3. Why did you choose to use an external MRI tool (BART toolbox) instead of developing your implementations yourselves? Can you share some resources to help our readers get started with the BART toolbox?

Yongwan: It was natural for me to implement the code of this work using the BART toolbox. I have used the BART toolbox since 2015. Around that time, our lab was about to start a huge data collection and processing project that would take the next couple of years, and we needed a more efficient and scalable implementation for the reconstruction pipeline. Since then, our lab has used BART in several projects. I also develop my own implementations every now and then, but it was natural for us to use the toolbox for this work. To beginners using the BART toolbox, I would say subscribe to the mailing list. People discuss issues and workarounds with other users and developers in the forum. I have benefitted a lot from it. 
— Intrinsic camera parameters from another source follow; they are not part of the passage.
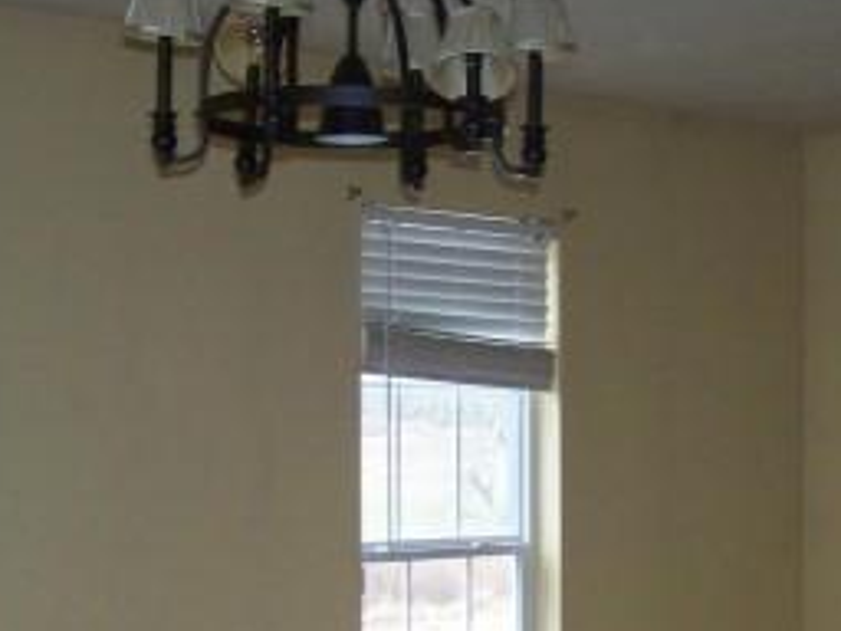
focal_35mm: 95
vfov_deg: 15.3
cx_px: 493
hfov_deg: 20.6
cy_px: 595
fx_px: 2308
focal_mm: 6.3
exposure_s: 1/60
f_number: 2.8
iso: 200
Ziwei: I think BART can generalize the reconstruction process. Our lab has tried to develop the in-house implementation as well. However, implementations can differ between different people, and it is hard to keep them consistent across different developers. Besides, the BART toolbox is a popular reconstruction package in the MRI community. It provides most of the essential reconstruction functions. It also provides a simpler way to edit and tune the parameters. For beginners about to use BART, I recommend going through the BART webpage. There, they can find more examples using BART. The installation details can be found here

4. Are there any other reproducible research habits that you didn’t use for this paper but might be interested in trying in the future?
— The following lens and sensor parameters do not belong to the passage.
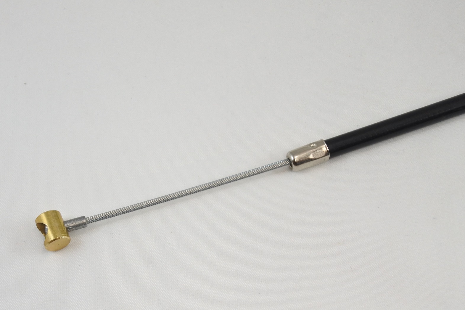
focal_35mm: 68
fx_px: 878
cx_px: 232
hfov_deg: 29.7
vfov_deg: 20.0
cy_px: 155
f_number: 5.3
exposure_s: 1/125
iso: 500
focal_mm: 25.2
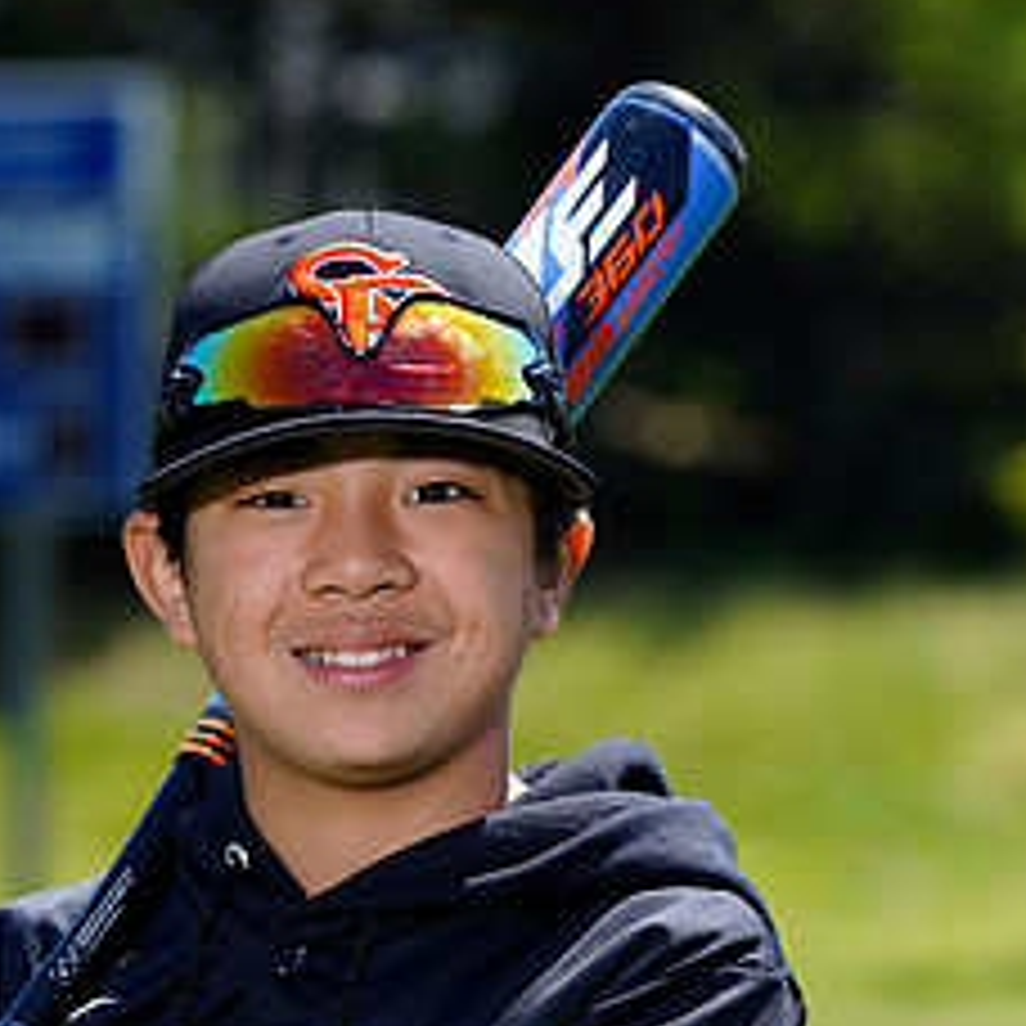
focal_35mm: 369
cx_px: 313
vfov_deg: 4.7
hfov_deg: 4.7
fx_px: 12374
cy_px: 1098
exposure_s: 1/250
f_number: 6.3
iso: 100
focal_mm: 171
Quite a lot. We realized that we could improve the code using shell scripts with BART. This will be beneficial for executing the code on the server without relying on MATLAB. Beyond this, there are benefits to be had from using notebooks like Julia, Jupiter etc. to document the code, and provide a nice UI interface. One great example is the repository demo in this year’s ISMRM educational talk ‘Reconstruction of Non-Cartesian Data’. Readers can directly see the impact of parameter tuning by interactively sliding the bars. It would be fun to use similar formats in our future repositories.